> [Wat te doen]
Typ de regeling over de Regieraad ICT Politie hieronder volledig en woord voor woord over.

> [Gekozen fragment]

--

Instellingsregeling Regieraad ICT Politie

[Regeling vervalt op nader te bepalen datum].
Geraadpleegd op 28-03-2024.
Geldend van 25-12-2005 t/m heden

Instellingsregeling Regieraad ICT Politie

De Minister van Binnenlandse Zaken en Koninkrijksrelaties;

Handelende in overeenstemming met de Minister van Justitie;

Gehoord het Korpsbeheerdersberaad, de Raad van Hoofdcommissarissen en het Hoofdofficierenberaad;

Gelet op het Convenant politie 1999, gesloten tussen de Minister van Binnenlandse Zaken en Koninkrijksrelaties en de korpsbeheerders van de regionale politiekorpsen, kenmerk EA99/U72651, waarin is uitgesproken dat gezamenlijk geformuleerd beleid door de regio’s en de Ministers van Binnenlandse Zaken en Koninkrijksrelaties en van Justitie op het gebied van Informatie en Communicatie Technologie (ICT) noodzakelijk is,

Besluit:

Artikel 2

De regieraad draagt zorg voor:

  • a) de ontwikkeling, de implementatie, de evaluatie en de bijstelling van het ICT-beleid van de Nederlandse politie;

  • b) een gelijkwaardig basisniveau van ICT-voorzieningen en een homogene basisinformatievoorziening bij de politiekorpsen;

  • c) de ontwikkeling van standaarden voor netwerkvoorzieningen, hardware en software, ten behoeve van de politiekorpsen onderling en ten behoeve van de aansluiting tussen de politiekorpsen en de door de regieraad aangewezen derden.

--

> [Brongegevens]
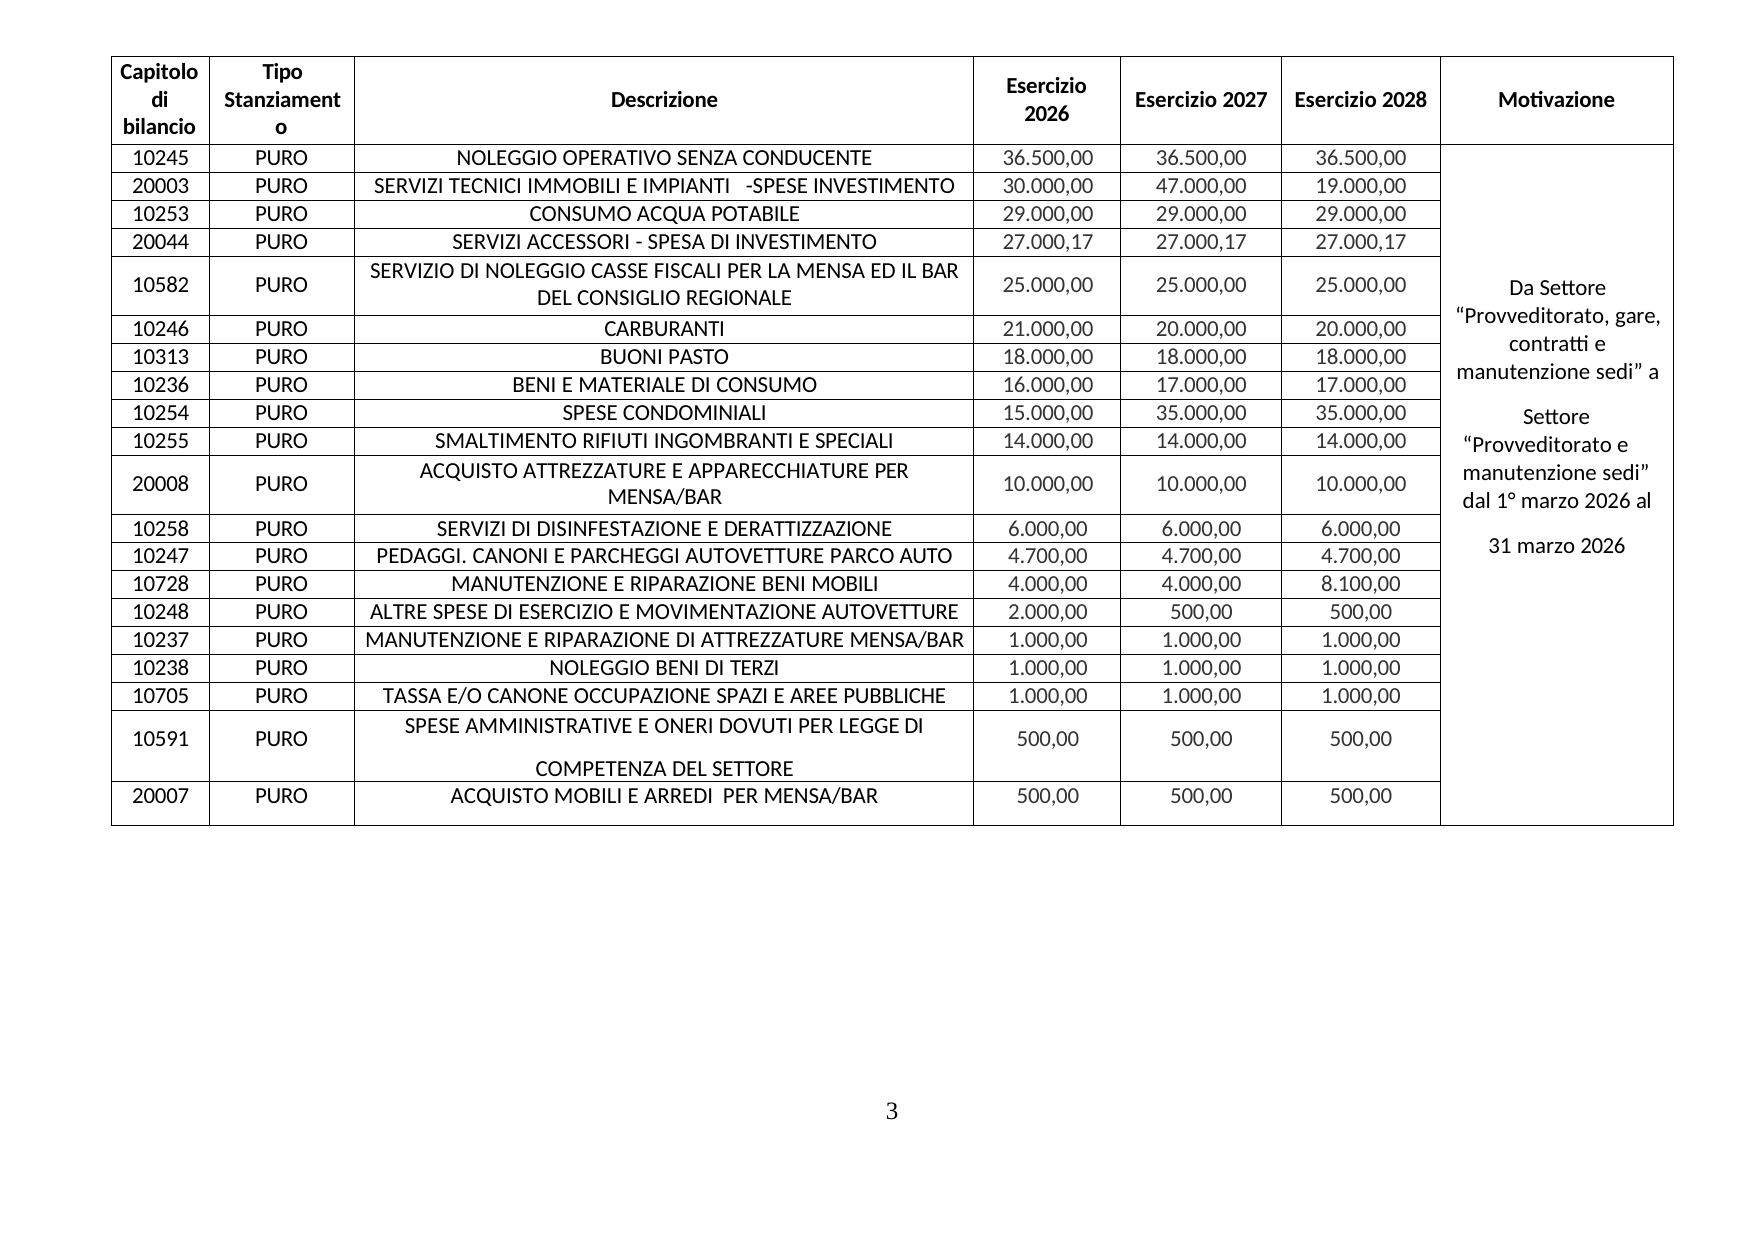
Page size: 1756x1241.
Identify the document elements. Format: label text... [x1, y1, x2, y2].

--

> [Jouw antwoord]
Instellingsregeling Regieraad ICT Politie

[Regeling vervalt op nader te bepalen datum].
Geraadpleegd op 28-03-2024.
Geldend van 25-12-2005 t/m heden

Instellingsregeling Regieraad ICT Politie

De Minister van Binnenlandse Zaken en Koninkrijksrelaties;

Handelende in overeenstemming met de Minister van Justitie;

Gehoord het Korpsbeheerdersberaad, de Raad van Hoofdcommissarissen en het Hoofdofficierenberaad;

Gelet op het Convenant politie 1999, gesloten tussen de Minister van Binnenlandse Zaken en Koninkrijksrelaties en de korpsbeheerders van de regionale politiekorpsen, kenmerk EA99/U72651, waarin is uitgesproken dat gezamenlijk geformuleerd beleid door de regio’s en de Ministers van Binnenlandse Zaken en Koninkrijksrelaties en van Justitie op het gebied van Informatie en Communicatie Technologie (ICT) noodzakelijk is,

Besluit:

Artikel 2

De regieraad draagt zorg voor:

  • a) de ontwikkeling, de implementatie, de evaluatie en de bijstelling van het ICT-beleid van de Nederlandse politie;

  • b) een gelijkwaardig basisniveau van ICT-voorzieningen en een homogene basisinformatievoorziening bij de politiekorpsen;

  • c) de ontwikkeling van standaarden voor netwerkvoorzieningen, hardware en software, ten behoeve van de politiekorpsen onderling en ten behoeve van de aansluiting tussen de politiekorpsen en de door de regieraad aangewezen derden.